# Fighting :/



## RavennaHallowed (Jul 6, 2013)

So about a week ago I tried to put Gingerbread (Fawn Doe)and Bubble (Black Tan Doe), in with Pudding (Black Pied Doe) and Fudge (Dove Pied Doe) so I could have an all doe cage. Ginger and Bubble are best friends, as are Pudding and Fudge, but I needed cage space so tried to put them all together.. Well... Things did NOT go to plan. Both Pudding and Fudge ganged up on Ginger and cornered her to attack her. Lots and LOTS of squeaking and they were not going to stop, so had to seperate. I did a complete cage clean prior to trying the introduction, so there was no smells or anything from any other mouse.

A couple of days after this, I decided to wean a litter of 3 week old bubs, due to their foster mother having a gutful of them.(Babies are actually Puddings, but she kept killing them, so had to foster them over to another doe, who had already been feeding her own babies for 3 weeks, which had to be weaned so I wouldn't lose puddings litter.
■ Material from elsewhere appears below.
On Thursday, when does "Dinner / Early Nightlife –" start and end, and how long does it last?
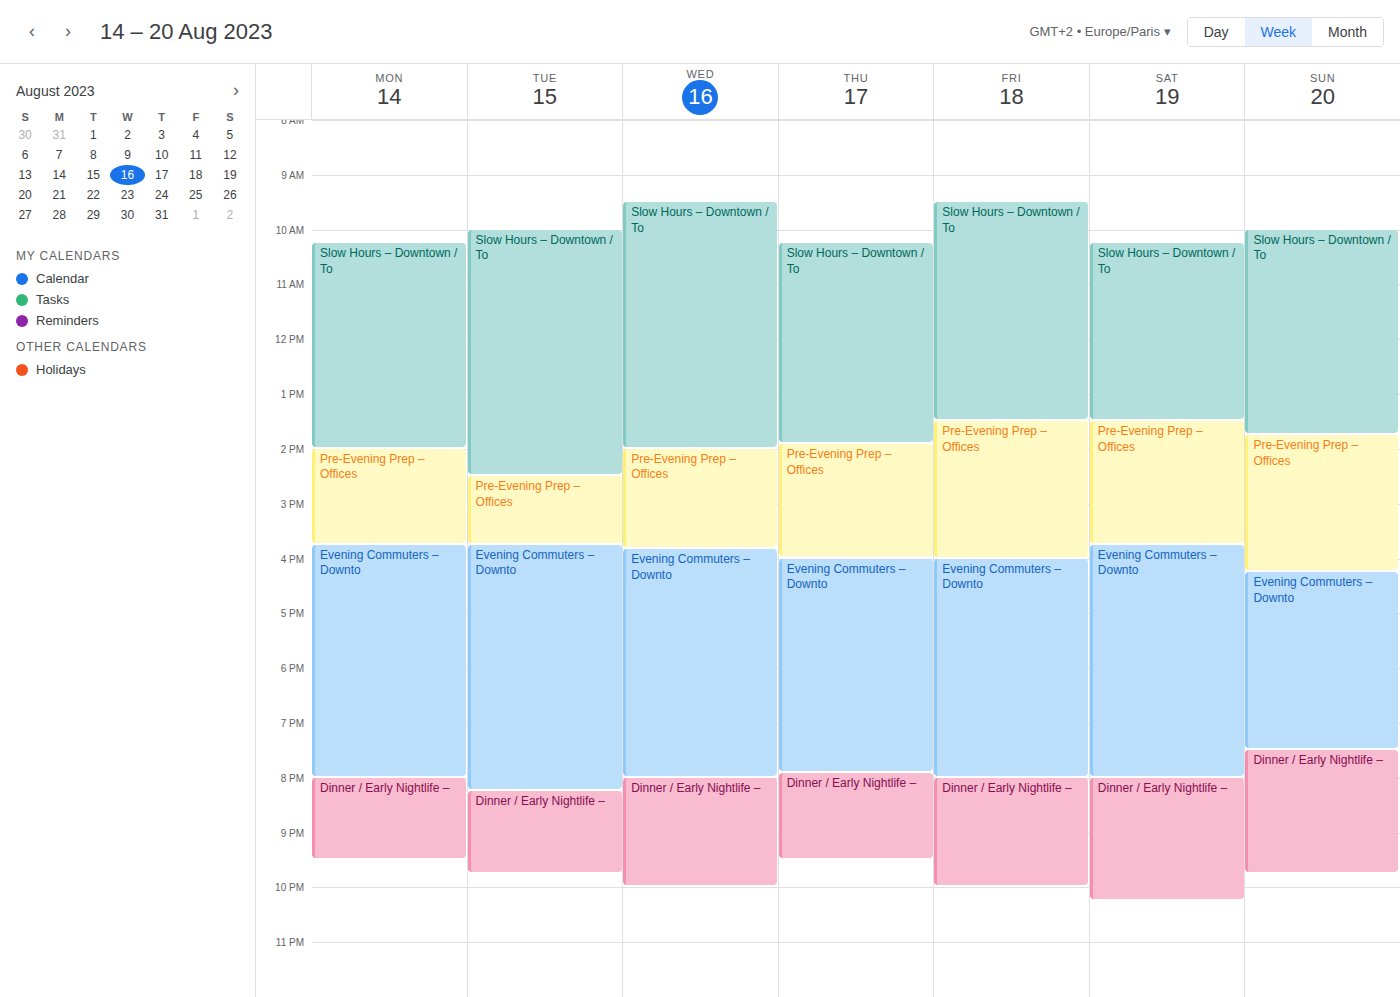
7:55 PM to 9:30 PM, 1 hour 35 minutes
Terribly stressful week that was :/) Well, I decided, since Fudge and Pudding seemed to not want any other cagemates, I'd Put Kidd(Black Tan Doe and foster mum) In with Ginger and Bubble....This did NOT end well, with Kidd trying to murder Bubble(Who is her daughter). So now I've got Kidd, Fudge and Pudding in one cage, and Ginger, Bubble, Champers and Pop(Last two are from the foster litter, both does) in another cage...*Grumble-Grumble*

Does anyone else have does who REFUSE to get along with other Does!?


----------



## NikiP (May 7, 2013)

Yep! I've got one who is worse.

Had three does together, a self recessive yellow, self blue, & a black pied. Took the RY out to be bred to one buck & the other two to another buck.
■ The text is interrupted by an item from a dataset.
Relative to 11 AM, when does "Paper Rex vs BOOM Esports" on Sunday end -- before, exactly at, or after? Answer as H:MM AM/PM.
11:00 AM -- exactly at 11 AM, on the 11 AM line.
Tried reintroducing them. The black pied was having none of it. Like tag wagging straight for the genitals.

So the blue ended up losing her litter & they both raised the black pied's litter with no issues.
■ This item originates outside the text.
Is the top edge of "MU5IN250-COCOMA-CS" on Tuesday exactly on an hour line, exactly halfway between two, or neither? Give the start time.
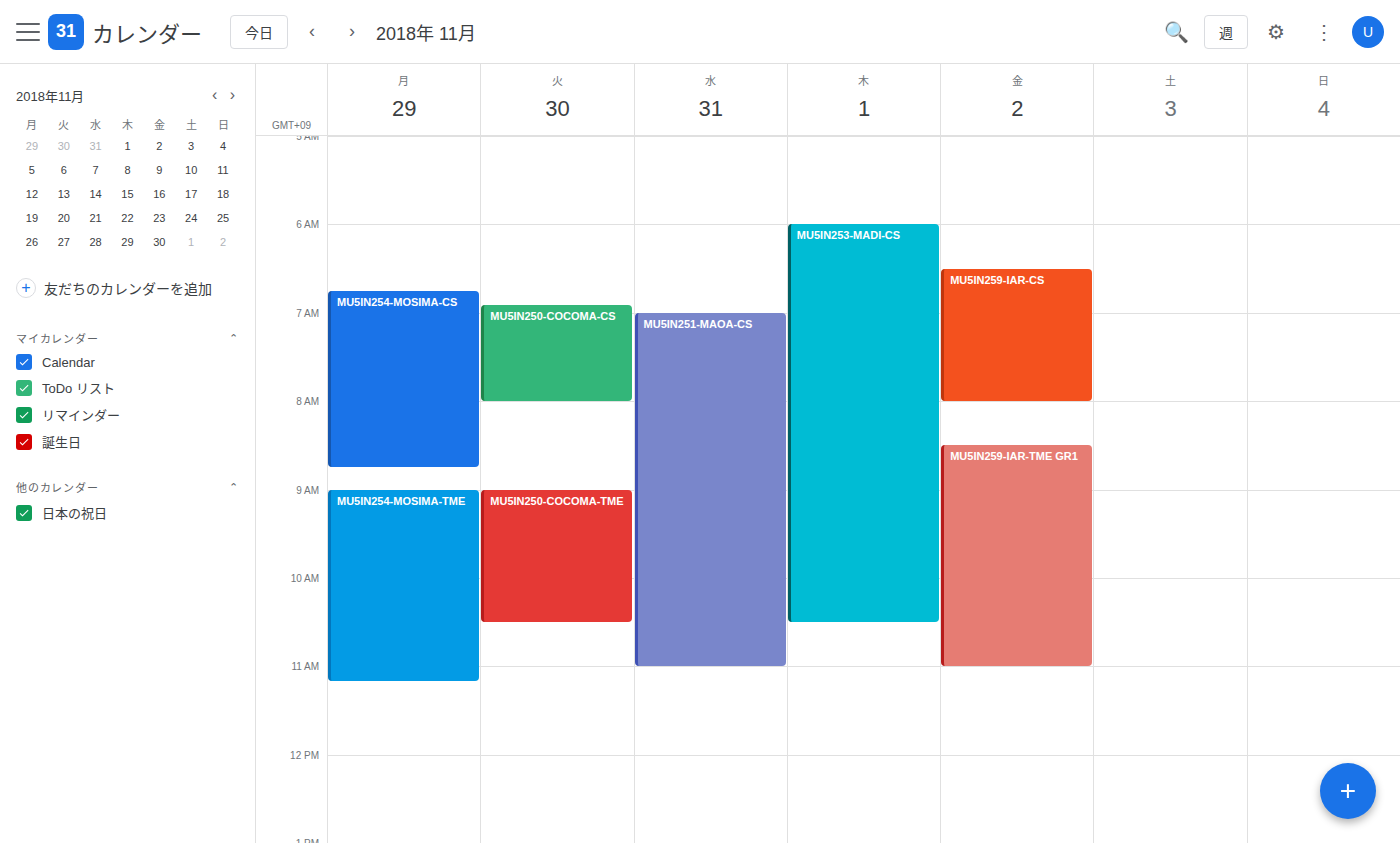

Decided to try adding the blue, the black pied, & the black pied's daughter to my new communal tub. Nope nope nope. Tail wagging genital aimed attacks on my young females. So I removed her & her buddy, left the daughter so she could learn better manners then mom.

Had to take the blue out for breeding. Tried reintroducing & immediately removed her at the first flick of the tail, her eye had gone hard & I knew an attack was coming :evil:

Her babies appear to be of a much better temper. She herself will be culled.


----------



## RavennaHallowed (Jul 6, 2013)

Oh WOW! I'm glad mine aren't quite that bad... I'm tossing up wether to breed pudding and fudge when I breed ginger shortly.. Puddings babies, having been raised by my (nervous) but AMAZING foster Doe, are all even tempered and get along with anything... I usually Cull anything that causes me trouble, due to lack of space to seperate fighting mice(I don't keep males, unless they are going to be doing stud duty, then they are housed alone anyway) So hrm :/


----------



## pro-petz (Nov 14, 2012)

couple of options open to you.
1: seperate all does into individual cages for a week (not viable if lack of cages)
2: do not clean cages but swap does around in the pairs into other pairs cage (get them used to scent of other does)
3: mix the pairs up putting dominants together after option 2
3a: mix the pairs up so that not with original cage mate
3b: place all together in one cage


----------



## RavennaHallowed (Jul 6, 2013)

Thanks Pro-petz. Bubble, Pop and Champers are going to move out of the mouse shed and into my boyfriends house this week, so I'm a bit worried about Ginger being on her own. I originally wanted to put her with my doe, Kidd, but couldn't with Bubble there... I might see how they go together once the young ones have gone back to my boyfriends.


----------



## Seafolly (Mar 13, 2012)

I had some trouble reintegrating a doe into the doe bin after she had a litter (weaned). It was recommended to me that she spend a week on her own so I tried that. Unfortunately she died after 6 days of this so I suspect her behaviour was related to feeling unwell. However, my point it I'm told it's not uncommon for a doe to need time between living with her babies and living with other does.


----------



## PPVallhunds (Jul 26, 2010)

I've had a doe who would bully New does at first, I just cleaned the cage and put in tones of toilet roll tubes so if a fight broke out the other doe could run and break the line of sight, after a day or two if of some mild chasing and squeaking she would settle down and accept them.


----------